Germany's largest airline group has publicly pushed back against a union-organised walkout set for Thursday, describing the action as an avoidable intensification of an ongoing dispute. Company human resources chief Michael Niggemann criticised the move and said the disagreements can only be resolved at the negotiating table.
Niggemann said that demands aimed at Lufthansa's namesake core carrier were excessive and that the core airline "simply has no financial leeway" to grant the requested concessions. His remarks came as unions pressed ahead with strike plans, underscoring long-running tensions between the company and labour groups as Lufthansa pursues cost cuts and higher profitability.
The German pilots' union VC has called a 24-hour strike at Lufthansa's core airline and at Lufthansa Cargo, targeting all flights departing from German airports on Thursday, according to a VC statement. The union said its members voted in a ballot last year to authorise strike action to push the airline for more generous retirement benefits; talks aimed at resolving the pension dispute have resumed intermittently but have not produced an agreement.
Lufthansa warned the walkout could potentially affect tens of thousands of passengers, signalling significant short-term disruption to scheduled operations. The company framed the strike as an escalation that was unnecessary given the ongoing, if sporadic, negotiations.

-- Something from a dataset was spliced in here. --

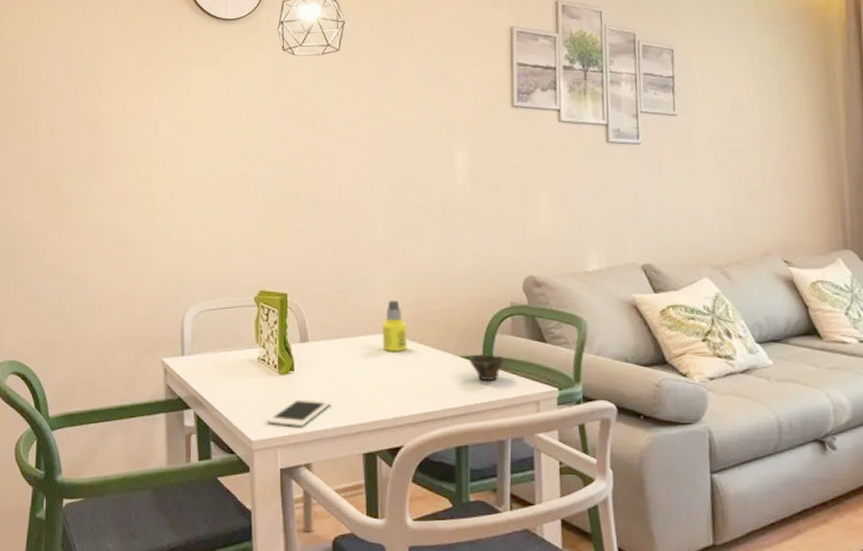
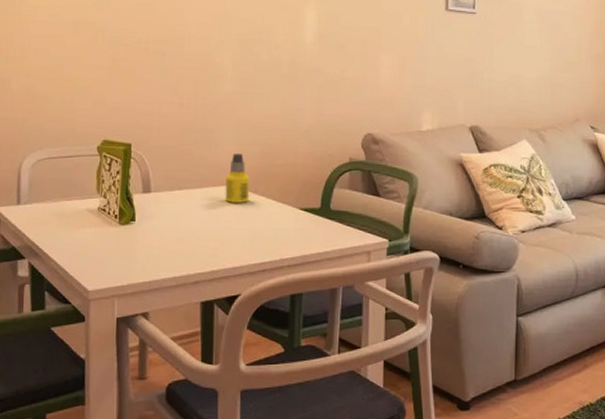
cell phone: present [267,398,331,428] -> none [105,248,171,277]
cup: present [469,355,505,381] -> none [307,208,341,233]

In a related move, the UFO union representing flight attendants urged its CityLine members to take strike action on Thursday in response to the planned shutdown of CityLine flight operations and what the union described as the employer's continued refusal to negotiate a collective social plan. The CityLine action reflects separate but overlapping labour pressure within the Lufthansa group.
Talks between the parties have continued intermittently, but the lack of a durable resolution to the pension dispute and the dispute over CityLine's future operations means industrial action remains a tool unions are willing to deploy. The immediate effect is slated to be disruption to flights out of Germany on Thursday; beyond that, the outcome of further negotiations remains unclear.